Que grande infortúnio para o rei. Ele sabia que deveria aceitar sem ponderar, mas não conseguiu evitar o impulso de olhar para trás na esperança de que o Grande Sacerdote estivesse chegando. Quem sabe ele não pudesse enxergar alguma luz que os outros ainda não puderam? Mas o monarca sabia que não tinha outra saída, não quando Sha, a Druida, em carne e osso viera para lhe dar essa notícia, então aceitou os termos da elfa com o coração pesado. E ordenou para que os guardas abrissem espaço diante do corpo de sua mulher.
Sha caminhou lentamente para dentro dos aposentos da rainha e pediu para que qualquer alma humana existente ali saísse naquele momento.
As parteiras, os guardas e o rei, banidos temporariamente do grande quarto da monarca recém falecida, aguardaram em angústia no corredor.
E um silêncio incômodo, intransigente, se fez presente e durou longos segundos de dor e medo. Nenhum dos humanos ousou respirar naquele momento.

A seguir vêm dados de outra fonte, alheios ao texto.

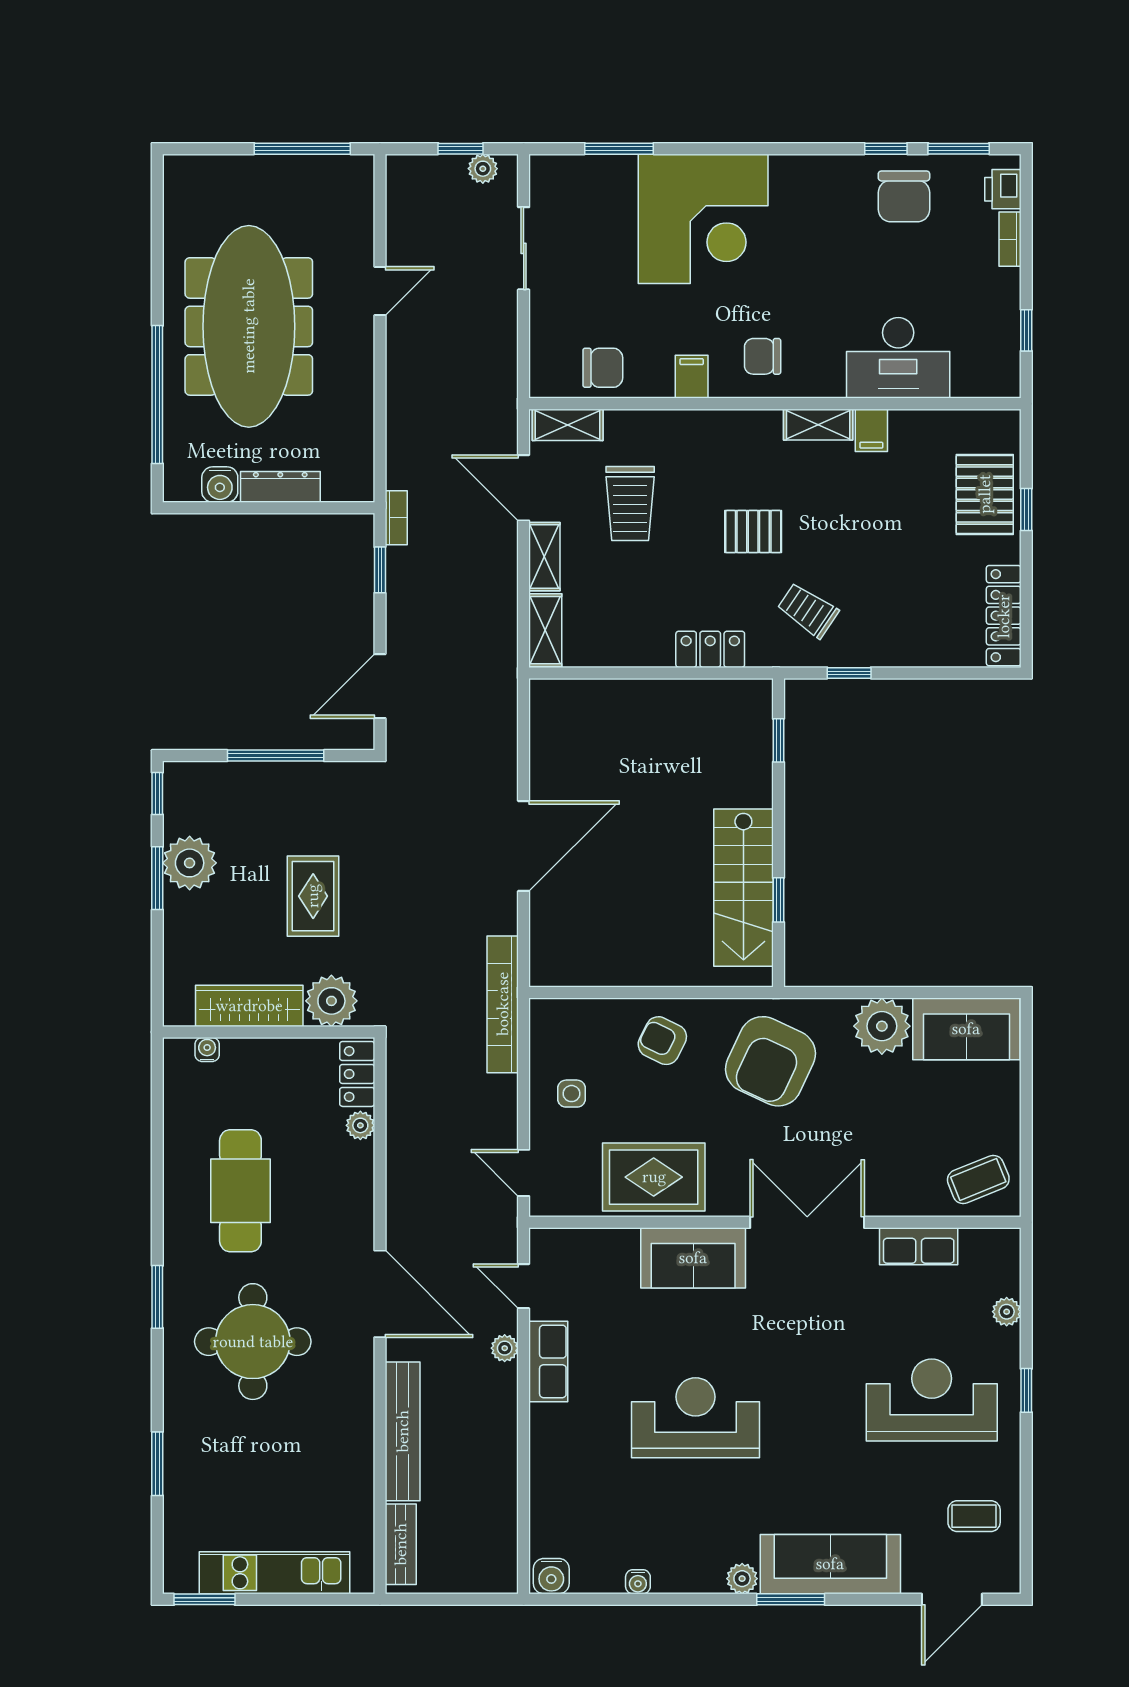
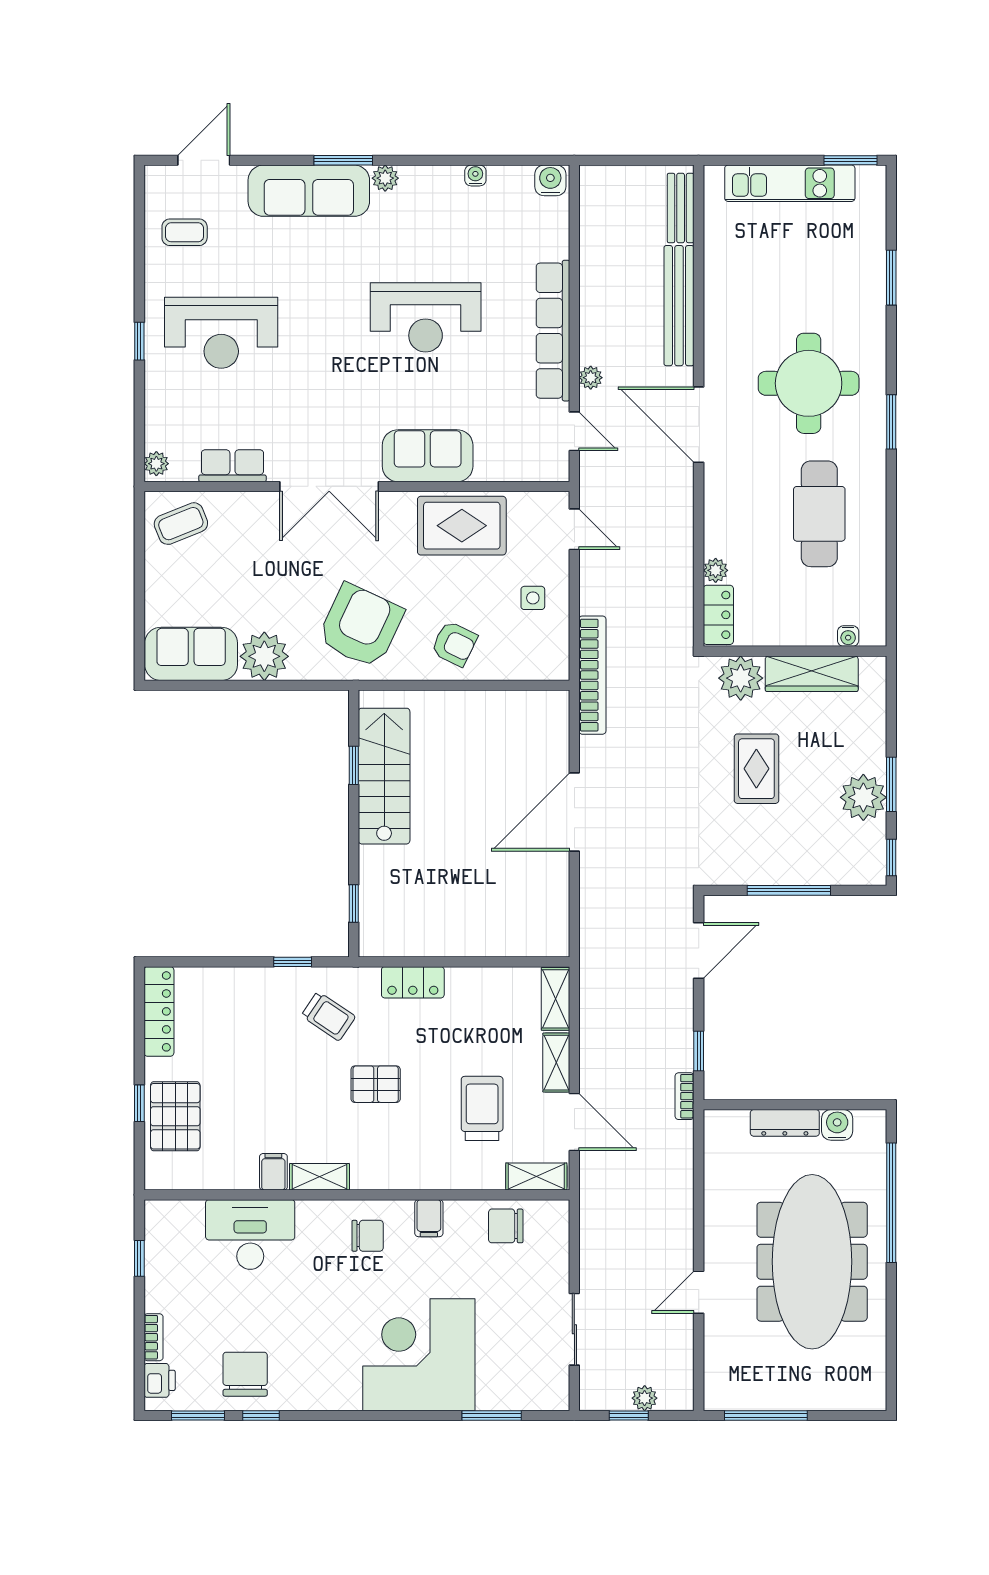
plant: (483, 169) -> (645, 1398), moved
plant: (1007, 1312) -> (156, 464), moved
row of seats: (548, 1361) -> (553, 331), width x2.02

Mas toda angústia foi interrompida pelo choro estridente do herdeiro.
— Graças à Mãe! — Um dos guardas exclamou aliviado e as mulheres vibraram com o nascimento da criança diante de tanto sofrimento. Todos comemoraram, exceto o rei.
Alguns minutos depois a elfa saiu do quarto com o bebê nos braços, embalado num véu púrpura do tecido mais puro. Olhou com piedade para o pobre monarca que aparentava estar ansioso para saber os termos do pacto que acabara de assinar.
Até o último suspiro real
Em exílio a criança estará
Quando as Trevas derem o sinal
As areias do tempo ela despertará
Sha profetizou diante de todos presentes. Sua missão, naquele momento, ainda não estava completa e precisava dar um último aviso ao rei antes de sumir na escuridão.
— Venho buscar-te quando chegar a sua hora, velho amigo.
Dito isso, o monarca observou a druida partir com seu único herdeiro no colo e ficou em silêncio ao perceber que, em apenas uma noite, perdeu tudo que mais estimava.